Nos camiões, resta Nuno Fojo, companheiro do espanhol Alberto Herrero (MAN), no 20.º lugar da geral, depois dos abandonos de José Martins (Iveco), no terceiro SS, e de Armando Loureiro, que secundava Jordi Ginesta (MAN), com a equipa a não passar do primeiro SS.

CLASSIFICAÇÕES

Geral

Motos – 1.º, Toby Price (KTM), 24.08’43”; 2.º, Kevin Benavides (Honda), a 2’16”; 3.º, Jose Cornejo (Honda), a 2’57”; 4.º, Ross Branch (Yamaha), a 3’41”; 5.º, Xavier De Soultrait (Husqvarna), a 3’41”; 6.º, Sam Sunderland (KTM), a 4’23”; 7.º, Joan Barreda Bort (Honda), a 6’25”; 8.º, Lorenzo Santolini (Sherco Factory), a 13’46”; 8.º, Skyler Howes (KTM), a 15’12”; 10.º, Pablo Quintanilla (Husqvarna), a 15’13”; …; 17.º, Joaquim Rodrigues (Hero), a 45’01”; …; 21.º, Sebastian Buhler (Hero), a 1.26’45”; …; 28.º, Rui Gonçalves (Sherco Factory), a 2.43’47”
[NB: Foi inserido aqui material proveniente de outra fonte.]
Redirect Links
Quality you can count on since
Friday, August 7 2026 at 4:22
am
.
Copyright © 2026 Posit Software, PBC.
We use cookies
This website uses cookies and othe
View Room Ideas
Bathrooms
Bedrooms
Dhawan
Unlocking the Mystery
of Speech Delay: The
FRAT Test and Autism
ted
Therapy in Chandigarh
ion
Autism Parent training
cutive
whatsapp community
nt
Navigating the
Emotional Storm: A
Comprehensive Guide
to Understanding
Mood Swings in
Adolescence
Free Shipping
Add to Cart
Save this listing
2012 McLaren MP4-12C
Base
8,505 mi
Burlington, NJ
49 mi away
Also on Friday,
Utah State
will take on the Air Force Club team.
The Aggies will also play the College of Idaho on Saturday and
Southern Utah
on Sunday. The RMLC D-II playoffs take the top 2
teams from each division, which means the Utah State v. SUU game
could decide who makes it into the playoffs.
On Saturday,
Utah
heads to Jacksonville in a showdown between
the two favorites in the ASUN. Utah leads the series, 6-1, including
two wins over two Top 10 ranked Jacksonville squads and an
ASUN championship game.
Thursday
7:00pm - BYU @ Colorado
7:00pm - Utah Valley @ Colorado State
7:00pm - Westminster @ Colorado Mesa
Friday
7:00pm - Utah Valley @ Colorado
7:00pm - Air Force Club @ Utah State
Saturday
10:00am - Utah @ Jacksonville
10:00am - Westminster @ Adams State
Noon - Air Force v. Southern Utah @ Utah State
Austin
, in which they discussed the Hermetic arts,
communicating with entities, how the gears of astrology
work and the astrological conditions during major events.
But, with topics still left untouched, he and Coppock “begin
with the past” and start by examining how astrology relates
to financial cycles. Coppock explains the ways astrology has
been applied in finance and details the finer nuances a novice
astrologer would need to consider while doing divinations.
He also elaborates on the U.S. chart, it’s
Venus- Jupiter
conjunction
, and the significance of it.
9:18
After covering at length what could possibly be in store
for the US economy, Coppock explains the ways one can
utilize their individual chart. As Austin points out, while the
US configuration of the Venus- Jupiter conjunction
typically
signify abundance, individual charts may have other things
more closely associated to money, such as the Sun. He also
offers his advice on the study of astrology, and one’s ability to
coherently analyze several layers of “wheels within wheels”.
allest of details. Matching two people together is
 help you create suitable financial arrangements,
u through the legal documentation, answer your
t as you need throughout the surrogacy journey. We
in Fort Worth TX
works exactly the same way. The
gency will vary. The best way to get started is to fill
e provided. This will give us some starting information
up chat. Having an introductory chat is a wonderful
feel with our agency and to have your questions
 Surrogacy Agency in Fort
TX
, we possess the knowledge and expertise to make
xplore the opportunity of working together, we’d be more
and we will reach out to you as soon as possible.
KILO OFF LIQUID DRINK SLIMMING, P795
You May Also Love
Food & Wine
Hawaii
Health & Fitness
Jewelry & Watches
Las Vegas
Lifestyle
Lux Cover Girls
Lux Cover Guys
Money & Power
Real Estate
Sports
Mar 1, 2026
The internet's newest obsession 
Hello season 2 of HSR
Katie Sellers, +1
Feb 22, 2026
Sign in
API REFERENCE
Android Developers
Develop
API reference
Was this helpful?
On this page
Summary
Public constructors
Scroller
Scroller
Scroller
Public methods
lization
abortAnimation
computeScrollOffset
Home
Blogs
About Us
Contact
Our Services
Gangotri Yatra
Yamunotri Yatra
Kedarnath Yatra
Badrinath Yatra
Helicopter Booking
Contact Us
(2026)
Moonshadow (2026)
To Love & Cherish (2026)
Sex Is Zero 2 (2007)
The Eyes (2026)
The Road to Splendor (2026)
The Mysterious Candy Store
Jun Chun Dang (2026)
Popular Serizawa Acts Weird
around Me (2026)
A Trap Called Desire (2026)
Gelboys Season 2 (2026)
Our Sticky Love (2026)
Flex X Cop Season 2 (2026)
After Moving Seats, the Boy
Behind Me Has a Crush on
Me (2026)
Automóveis – 1.º, Stéphane Peterhansel/Edouard Boulanger (Mini JCW Buggy), 22.14’03”; 2.º, Nasser Al-Attiyah/Matheu Baumel (Toyota Hilux), 5’53”; 3.º, Carlos Sainz/Lucas Cruz (Mini JCW Buggy), a 40’39”; 4.º, Jakub Przygonski/Timo Gottschalk (Toyota Hilux), a 1.11’36”; 5.º, Nani Roma/Alexandre Winocq (Hunter BRX), a 1.36’55”; 6.º, Brian Baragwanath/Taye Perry (Century CR6), a 1.50’32”; 7.º, Vladimir Vasilyev/Dmitro Tsyro (Mini JCW Rally), a 2.05’74”; 8.º, Khalid Al Qassimi/Xavier Panseri (Peugeot 3008 DKR), a 2.07’21”; 9.º, Giniel De Villiers/Alex Haro (Toyota Hilux), a 2.12’12”;

10.º, Martin Prokop/Viktor Chytka (Ford RS Cross Country), a 2.29’07”; …;  13.,º, Benediktias Vanagas/Filipe Palmeiro (Toyota Hilux), a 3.04’33”; …; 24.º, Ricardo Porém/Jorge Monteiro (Borgward), a 4.39’04”; …; 35.º, Gintias Petrus/José Marques (Optimus), a 6.59’58”.
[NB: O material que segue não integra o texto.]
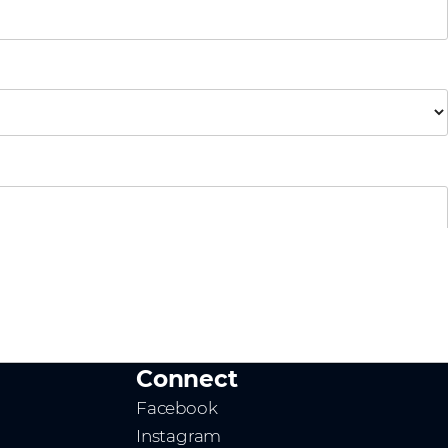
Connect
Facebook
Instagram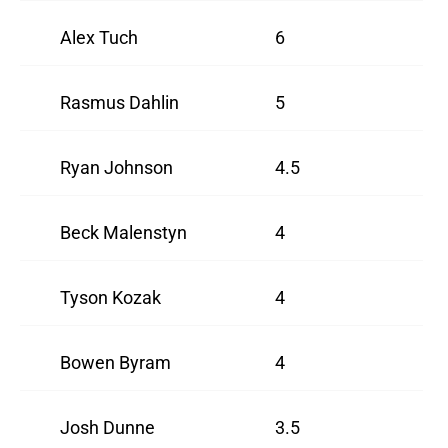
Alex Tuch
6
Rasmus Dahlin
5
Ryan Johnson
4.5
Beck Malenstyn
4
Tyson Kozak
4
Bowen Byram
4
Josh Dunne
3.5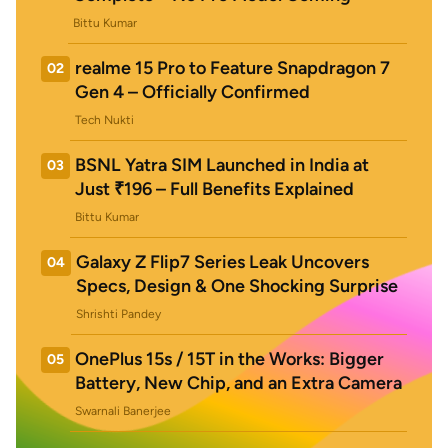
Bittu Kumar
realme 15 Pro to Feature Snapdragon 7
02
Gen 4 – Officially Confirmed
Tech Nukti
BSNL Yatra SIM Launched in India at
03
Just ₹196 – Full Benefits Explained
Bittu Kumar
Galaxy Z Flip7 Series Leak Uncovers
04
Specs, Design & One Shocking Surprise
Shrishti Pandey
OnePlus 15s / 15T in the Works: Bigger
05
Battery, New Chip, and an Extra Camera
Swarnali Banerjee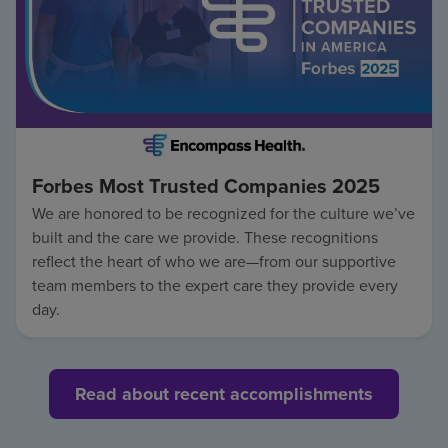
Forbes Most Trusted Companies 2025
We are honored to be recognized for the culture we’ve
built and the care we provide. These recognitions
reflect the heart of who we are—from our supportive
team members to the expert care they provide every
day.
Read about recent accomplishments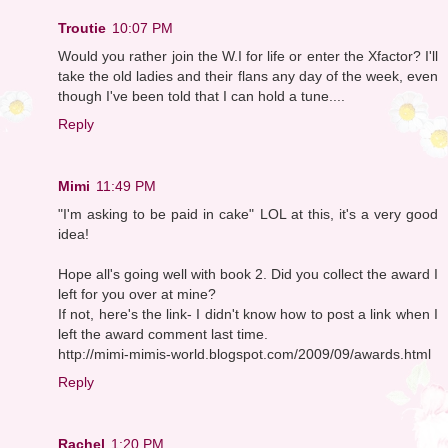
Troutie
10:07 PM
Would you rather join the W.I for life or enter the Xfactor? I'll
take the old ladies and their flans any day of the week, even
though I've been told that I can hold a tune....
Reply
Mimi
11:49 PM
"I'm asking to be paid in cake" LOL at this, it's a very good
idea!
Hope all's going well with book 2. Did you collect the award I
left for you over at mine?
If not, here's the link- I didn't know how to post a link when I
left the award comment last time.
http://mimi-mimis-world.blogspot.com/2009/09/awards.html
Reply
Rachel
1:20 PM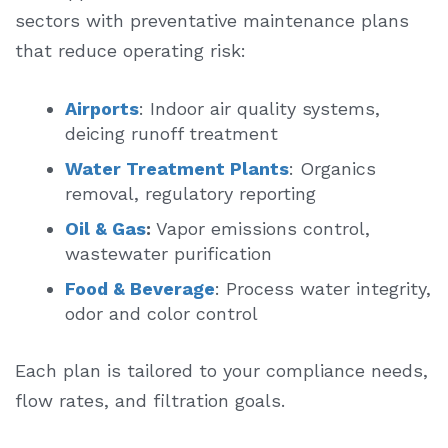
sectors with preventative maintenance plans
that reduce operating risk:
Airports
: Indoor air quality systems,
deicing runoff treatment
Water Treatment Plants
: Organics
removal, regulatory reporting
Oil & Gas
:
Vapor emissions control,
wastewater purification
Food & Beverage
: Process water integrity,
odor and color control
Each plan is tailored to your compliance needs,
flow rates, and filtration goals.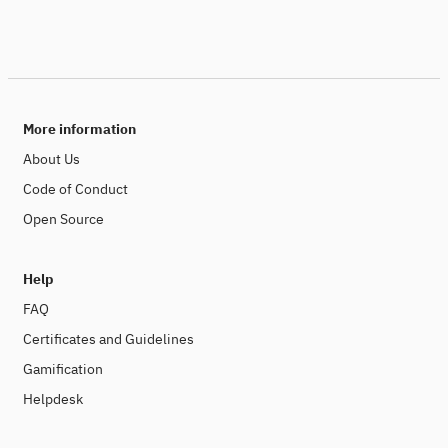
More information
About Us
Code of Conduct
Open Source
Help
FAQ
Certificates and Guidelines
Gamification
Helpdesk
SSV – 1.º, Aron Donzala/Maciej Marton (Can-Am), 27.04’29”; 2.º, Austin Jones/Gustavo Guglemin (Can-Am), a 40”; 3.º, Seth Quintero/Dennis Zenz (OT3), a 8’26”; 4.º, Francisco Lopez Cortado/Juan Pablo Latrach (Can-Am), a 35’51”; 5.º, Sergei Kariakin/Anton Vlasiuk (Can-Am), a 36’37”; …; 13.º, Lourenço Rosa/Joaquim Dias (Can-Am), a 2.49’26”…; 37.º, Rui Carneiro/Filipe Serra (MMP), a 8’21’41”

“Quads” – 1.º, Nicolas Cavigliasso (Yamaha), 29.15’55”; 2.º, Manuel Andujar (Yamaha), a 33’18”; 3.º, Alexandre Giroud (Yamaha), a 45’22”; 4.º, Giovanni Enrico (Yamaha), a 50’19”; 5.º, Pablo Copetti (Yamaha), a 2.24’39”

Camiões – 1.º, Dmitry Sotnikov/Ruslan Akhmadeev/Ilgiz Akhmetzianov (Kamaz), 24.26’18”; 2.º, Anton Shibalov/Dmitrii Nikitin/Ivan Tatarinov (Kamaz), a 37’34”; 3.º, Airat Mardeev/Dmitry Svistunov/Akhmet Galiautdinov (Kamaz), a 1.01’43”; 4.º, Martin Macik/Frantosek Tomasek/David Svanda (Iveco), a 1’02,33”; 5.º, Ales Loprais/Petr Pokora/Khalid Alkendi (Praga), a 1.07’00”; …; 20.º, Alberto Herrero/Juan Carlos Macho/Hugo Fojo (MAN), a 22.08’17”

Etapa de domingo

Os 737 km da ligação entre Ha’Il e Sakaka, dos quais 471 km serão percorridos em SS, constituem a primeira parte da etapa maratona, o que significa que, à chegada a Sakaka, as equipas de assistência estarão ausentes e terão de ser os participantes a reparar os estragos provocados pelo SS. Para trás terão ficado cerca de 100 km de dunas, com constantes subidas e descidas, o que vai obrigar a cautelas, por causa do sobreaquecimento dos motores, para o SS terminar com uma série de planaltos pedregosos perigosos para os pneus, com uma mistura de secções rápidas e sinuosas.